Hygienisch, easy & sicher: Kontaktloser Kaffeebezug

Während das Corona-Virus die Weltwirtschaft fest im Griff hält und unser Leben maßgeblich und nachhaltig verändert, sind neue Lösungen gefragt, wenn es um den sicheren Bezug von Getränken aus Kaffeevollautomaten geht. Möglichst hygienisch soll es sein, möglichst wenig potenzieller Kontakt soll stattfinden.

Heute fragen wir Sascha Gohr, Coffemas technischen Leiter, nach den neuesten Entwicklungen auf dem Gebiet.

Sascha Gohr

Herr Gohr, welchen Einfluss hat die so genannte „Corona-Krise“ auf Ihre Arbeit?

Coffema ist als Unternehmen immer auf der Suche nach passenden Lösungen, um das Tagesgeschäft unserer Kunden zu erleichtern und gleichzeitig zu optimieren. Aufgrund der Tatsache, dass ein Großteil unserer Kunden im Gastgewerbe mit teilweise regem Kundenverkehr tätig ist, ist Sicherheit und Hygiene besonders wichtig. Krisenbedingt mussten Hotels, Coffee Shops und viele andere mehr Hygienekonzepte ausarbeiten und umsetzen. Coffema hat diese Entwicklung früh erkannt und Lösungen entwickelt, die unseren Kunden ein Höchstmaß an Sicherheit bieten. Wir haben unsere Arbeitsabläufe intern und extern an die neue Situation angepasst und neue Prozesse definiert und umgesetzt.

Welche Maßnahmen ergreift Coffema?

Neben den inzwischen üblichen analogen Hygienemaßnahmen hat sich Coffema schon früh mit den digitalen Herausforderungen der Krise auseinandergesetzt. Abstand und möglichst wenig gemeinsame Berührungsflächen sind das Gebot der Stunde. Unser Anlass zur Weiterentwicklung des Themas „Kontaktlos“. Warum wir dieses Thema so ambitioniert verfolgen? Wir möchten die Anzahl der Kontaktflächen, die Menschen gemeinsam nutzen, deutlich reduzieren, um unsere und deren Kunden zu schützen und den sicheren Bezug und Genuss von Kaffeespezialitäten auch weiterhin zu gewährleisten.

Also haben wir uns mit unseren Partnern Carimali und Eversys zusammen getan, um „auf dem kurzen Dienstweg“ eine Lösung zu finden. Wir haben den Bedarf am Point of Use analysiert und Tools entwickelt, die eine echte Alternative zur klassischen Bedienung der Maschinen bieten.

Wie funktionieren der kontaktlose Bezug und das kontaktlose Bezahlen genau?

Durch das Scannen eines der jeweiligen Kaffeemaschine zugeordneten QR-Codes mithilfe des Smartphones wird dem User die jeweilige Produktauswahl zur Bestellung direkt auf seinem Display angezeigt. So kann er bequem und ohne die vorherige Installation einer App sein Produkt auswählen. Und sind wir doch mal ehrlich: Keiner möchte sich noch eine zusätzliche App herunterladen und installieren, nur um schnell einen Kaffee zu beziehen.

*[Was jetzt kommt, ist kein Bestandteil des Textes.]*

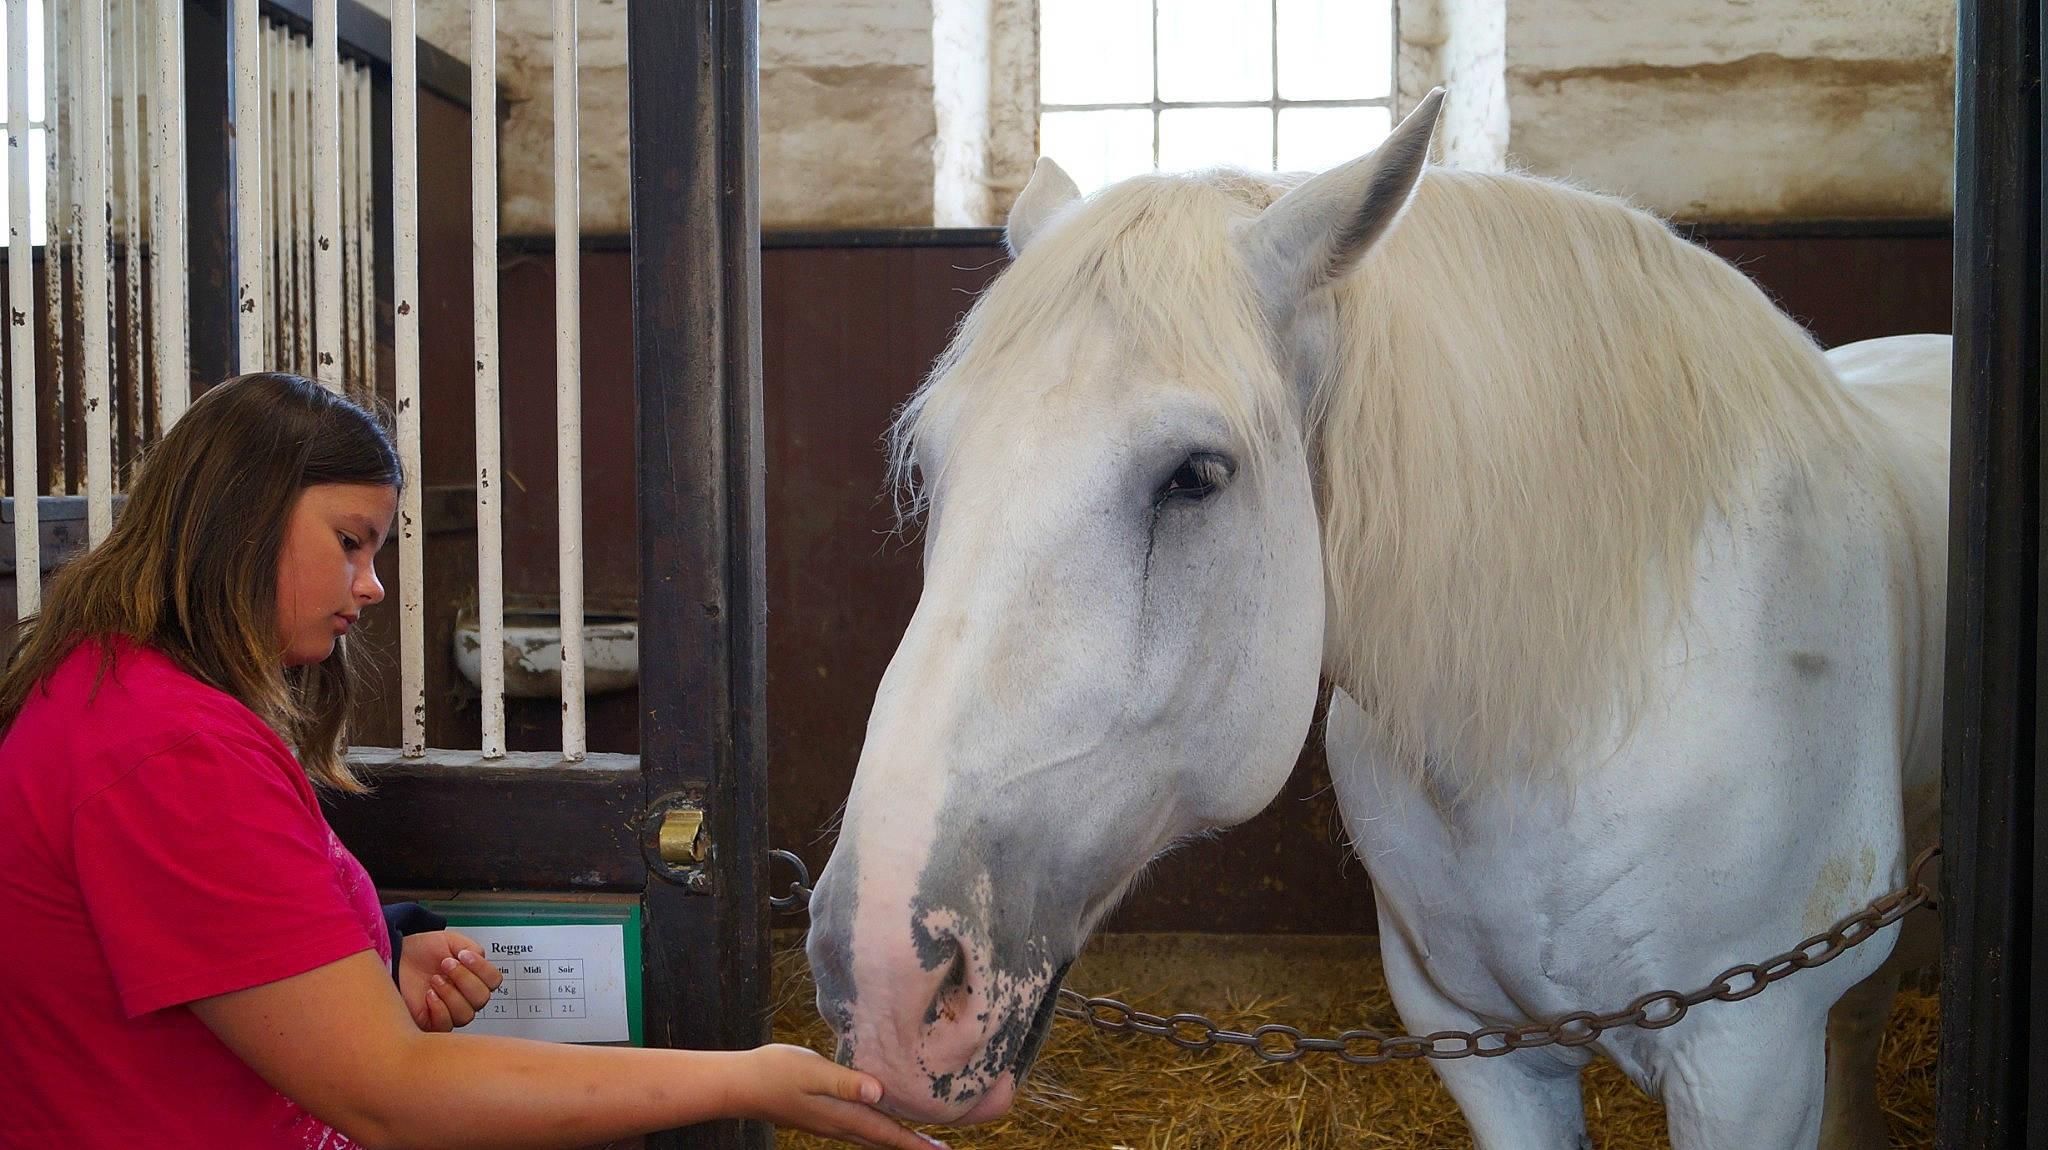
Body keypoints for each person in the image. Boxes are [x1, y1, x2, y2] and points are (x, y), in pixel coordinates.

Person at [0, 373, 943, 1150]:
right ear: (240, 520)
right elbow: (392, 1093)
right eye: (350, 543)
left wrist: (378, 954)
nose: (370, 586)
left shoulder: (115, 692)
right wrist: (747, 1080)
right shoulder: (170, 749)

Auch wenn es ums Bezahlen geht, ist zunehmend eine kontaktlose Funktion vom Markt gewünscht, wenn nicht sogar vorausgesetzt. Die aktuelle Corona-Situation hat dies nochmal beschleunigt, und immer mehr Menschen zahlen auch kleine Beträge mit Karte, Handy oder einer anderen Wallet-Option. Gerade bei der Selbstbedienung müssen bargeldlose Alternativen her – im Best Case parallel zum bei den Deutschen immer noch so beliebten Bargeld. Wir bei Coffema können individuell und flexibel sämtliche Arten der kontaktlosen Bezahlung realisieren – von Closed Loop-Payments für Büros und Unternehmen, welche vielleicht schon ein Medium, wie z.B. Karten oder Key-Tags zur Türöffnung oder Zeiterfassung einsetzen, bis hin zu den klassischen Kredit und EC-Kartenzahlungen mit oder ohne PIN-Eingabe. Hygiene und Sicherheit stehen so oder so an erster Stelle.

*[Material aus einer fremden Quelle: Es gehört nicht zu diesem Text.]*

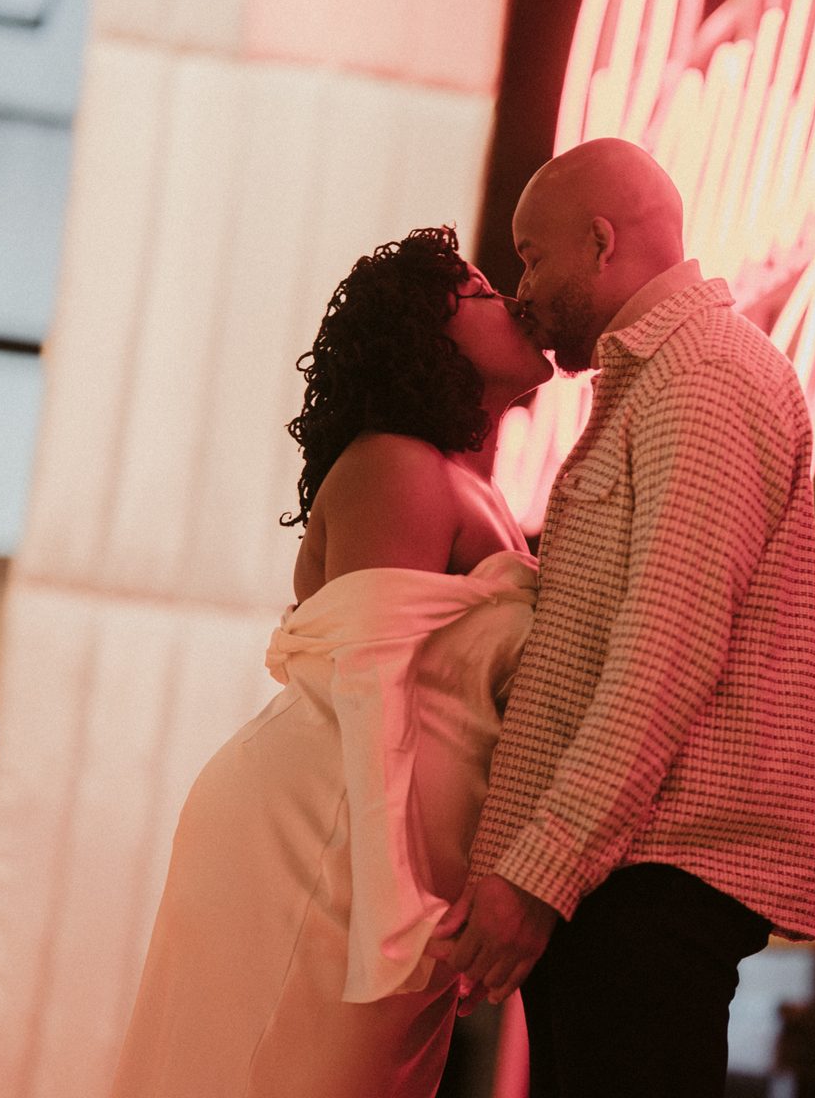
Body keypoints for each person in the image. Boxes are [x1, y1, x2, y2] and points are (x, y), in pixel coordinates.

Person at [107, 226, 552, 1098]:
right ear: (428, 339)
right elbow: (373, 685)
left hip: (386, 860)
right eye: (482, 294)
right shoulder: (398, 466)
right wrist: (397, 914)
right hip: (323, 838)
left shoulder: (473, 487)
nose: (515, 302)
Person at [428, 139, 815, 1097]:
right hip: (617, 876)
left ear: (600, 242)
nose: (522, 290)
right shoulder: (663, 380)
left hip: (648, 880)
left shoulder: (707, 380)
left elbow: (665, 655)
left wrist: (538, 873)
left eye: (532, 256)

Welche Einsatzmöglichkeiten sehen Sie für die Touchless-Technologie?

Diese Antwort fällt kurz und pragmatisch aus: Wir sehen die kontaktlose Technologie an jedem Point of Use, wo die Maschine durch Kunden und User bedient wird und künftig gemeinsame Kontaktflächen vermieden werden sollen, also etwa in der Teeküche, im Büro, im Frühstücks-SB-Bereich oder in der Kantine.